The image of the opposing actors suggests a struggle in our hero’s super-natural calling. In order to become “who he is” our hero must give up his carnal desires for Mary Jane and become celibate. She has become an obstacle to Peter’s identity. The girl next door is now an impediment to Spider-Man’s quest for “great power”.
As we have seen in the movie and described above, our hero’s power and responsibility are all focused in the defense of his loved ones from his own calling. As he states at the end; it is his gift, his curse. One interesting point about the comic books saga is that Mary Jane eventually marries Peter. She also supports him financially so he can continue to “serve” the people of New York. So why this concern with sexual abstinence in the movie? Conservatism?? Unfortunately we have no answers except to say that MJ is protected from physical harm and Spidey’s sexual touch.
Raimi’s depiction of our hero’s angelic qualities brings back memories of a cinematographic Paradise Lost. Similar to the themes of It’s A Wonderful Life depicted in Franck Capra’s idyllic movies of the 30’s.

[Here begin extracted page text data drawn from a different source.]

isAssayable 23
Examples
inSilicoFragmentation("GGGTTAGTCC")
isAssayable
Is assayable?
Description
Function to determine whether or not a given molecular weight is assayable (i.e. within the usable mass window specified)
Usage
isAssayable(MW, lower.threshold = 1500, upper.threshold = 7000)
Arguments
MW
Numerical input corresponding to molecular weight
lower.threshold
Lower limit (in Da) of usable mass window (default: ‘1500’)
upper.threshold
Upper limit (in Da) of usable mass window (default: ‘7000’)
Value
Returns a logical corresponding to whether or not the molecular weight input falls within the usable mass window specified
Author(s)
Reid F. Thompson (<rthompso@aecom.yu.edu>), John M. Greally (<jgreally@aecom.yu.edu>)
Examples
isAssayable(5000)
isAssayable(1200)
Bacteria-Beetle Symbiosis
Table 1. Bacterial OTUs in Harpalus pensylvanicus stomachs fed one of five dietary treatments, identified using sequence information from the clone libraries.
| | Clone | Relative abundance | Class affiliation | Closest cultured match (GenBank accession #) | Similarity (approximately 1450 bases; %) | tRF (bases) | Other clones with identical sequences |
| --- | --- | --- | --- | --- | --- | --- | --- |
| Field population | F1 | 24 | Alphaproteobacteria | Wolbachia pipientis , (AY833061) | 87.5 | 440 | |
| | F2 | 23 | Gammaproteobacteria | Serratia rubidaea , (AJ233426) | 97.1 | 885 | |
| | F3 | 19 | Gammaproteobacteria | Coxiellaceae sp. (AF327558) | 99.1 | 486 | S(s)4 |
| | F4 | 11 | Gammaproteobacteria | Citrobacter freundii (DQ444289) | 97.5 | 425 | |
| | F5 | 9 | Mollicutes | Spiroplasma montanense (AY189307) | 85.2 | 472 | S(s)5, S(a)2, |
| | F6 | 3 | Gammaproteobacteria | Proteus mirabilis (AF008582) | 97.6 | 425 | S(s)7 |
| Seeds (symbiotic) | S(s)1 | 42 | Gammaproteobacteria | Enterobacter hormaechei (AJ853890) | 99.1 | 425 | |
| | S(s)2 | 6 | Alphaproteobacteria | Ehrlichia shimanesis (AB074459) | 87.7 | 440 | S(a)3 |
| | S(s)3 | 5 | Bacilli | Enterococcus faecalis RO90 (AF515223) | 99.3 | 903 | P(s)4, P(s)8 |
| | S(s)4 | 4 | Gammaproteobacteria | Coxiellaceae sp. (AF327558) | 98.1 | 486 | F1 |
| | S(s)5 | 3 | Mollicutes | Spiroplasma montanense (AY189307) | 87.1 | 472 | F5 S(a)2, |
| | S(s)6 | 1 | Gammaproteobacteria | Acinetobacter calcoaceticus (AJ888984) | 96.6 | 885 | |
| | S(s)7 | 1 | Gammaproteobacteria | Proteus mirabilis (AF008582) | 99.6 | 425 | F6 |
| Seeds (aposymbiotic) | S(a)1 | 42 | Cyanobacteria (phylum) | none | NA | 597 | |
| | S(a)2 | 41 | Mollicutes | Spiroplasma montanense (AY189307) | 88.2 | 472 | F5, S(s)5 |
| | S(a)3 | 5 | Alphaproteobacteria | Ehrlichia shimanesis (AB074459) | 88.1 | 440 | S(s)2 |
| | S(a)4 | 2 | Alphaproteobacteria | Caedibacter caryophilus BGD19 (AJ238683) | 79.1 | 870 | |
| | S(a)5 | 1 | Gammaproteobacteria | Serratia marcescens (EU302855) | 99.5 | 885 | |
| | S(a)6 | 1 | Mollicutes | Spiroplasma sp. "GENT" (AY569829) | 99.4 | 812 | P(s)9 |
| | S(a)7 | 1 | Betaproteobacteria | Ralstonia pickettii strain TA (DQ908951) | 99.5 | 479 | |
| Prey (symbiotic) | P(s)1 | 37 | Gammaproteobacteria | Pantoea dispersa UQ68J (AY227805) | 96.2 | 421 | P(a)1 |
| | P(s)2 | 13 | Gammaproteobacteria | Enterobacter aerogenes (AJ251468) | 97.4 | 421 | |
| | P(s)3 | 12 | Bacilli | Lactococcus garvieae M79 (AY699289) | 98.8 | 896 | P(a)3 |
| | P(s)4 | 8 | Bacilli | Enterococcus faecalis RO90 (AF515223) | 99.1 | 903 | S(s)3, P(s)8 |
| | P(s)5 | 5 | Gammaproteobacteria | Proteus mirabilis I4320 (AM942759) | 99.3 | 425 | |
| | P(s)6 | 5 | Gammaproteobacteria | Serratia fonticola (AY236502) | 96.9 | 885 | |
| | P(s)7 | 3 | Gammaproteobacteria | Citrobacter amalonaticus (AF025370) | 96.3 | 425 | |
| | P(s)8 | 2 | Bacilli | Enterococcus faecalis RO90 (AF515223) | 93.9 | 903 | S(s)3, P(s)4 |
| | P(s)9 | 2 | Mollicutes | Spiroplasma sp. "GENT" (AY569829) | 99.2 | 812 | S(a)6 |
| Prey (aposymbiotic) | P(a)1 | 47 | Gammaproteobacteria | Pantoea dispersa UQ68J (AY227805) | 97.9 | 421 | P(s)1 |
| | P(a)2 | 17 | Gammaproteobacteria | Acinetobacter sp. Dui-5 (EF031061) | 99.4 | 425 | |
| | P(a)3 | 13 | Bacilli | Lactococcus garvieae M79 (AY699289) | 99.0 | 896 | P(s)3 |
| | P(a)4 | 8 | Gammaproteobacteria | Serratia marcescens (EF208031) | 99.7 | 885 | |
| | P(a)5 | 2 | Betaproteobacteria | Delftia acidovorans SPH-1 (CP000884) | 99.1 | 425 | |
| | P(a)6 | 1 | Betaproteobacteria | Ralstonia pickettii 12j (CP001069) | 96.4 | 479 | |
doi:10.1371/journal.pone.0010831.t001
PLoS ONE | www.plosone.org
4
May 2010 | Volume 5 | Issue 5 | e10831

Where the US stood at the highest of its moral character, with decades of bright economic future ahead. Unchallenged in its political leadership and respected throughout the world.
To conclude, aren’t we all a bit like our hero, nerds who believe that we are super-men. A well kept secret, never willing to admit to it. Always in search of the opposite sex to impress. And in the course of our search ending up with a woman who will listen to our dreams and see us for what we are. Mere mortals living between fantasy and reality. Childlike or childish in our quest for greatness. As we grow, we transcend our idealized self through the “otherness” of the loved one. Faced with the prominent presence of the “other” in our lives, we become compelled by the reflection of our own true self and destiny.
I cannot help making a last analogy between Spider-Man’s and the Internet users. Leaping from web site to web site interacting together in the other-worldliness beyond our monitors. Fighting the battle against a symbolic Green Goblin, represented by war, fundamentalism, secrecy, control and censure.
By the time this article was completed, Spider-Man 2 was released. The sequel has basically the same thematic sequence as the first movie. Except for the ending where Mary Jane abandons everything for the sake of Peter, taking control of his life, ending our hero’s indecisiveness. Making MJ the ultimate quest, mentor and outcome of the story.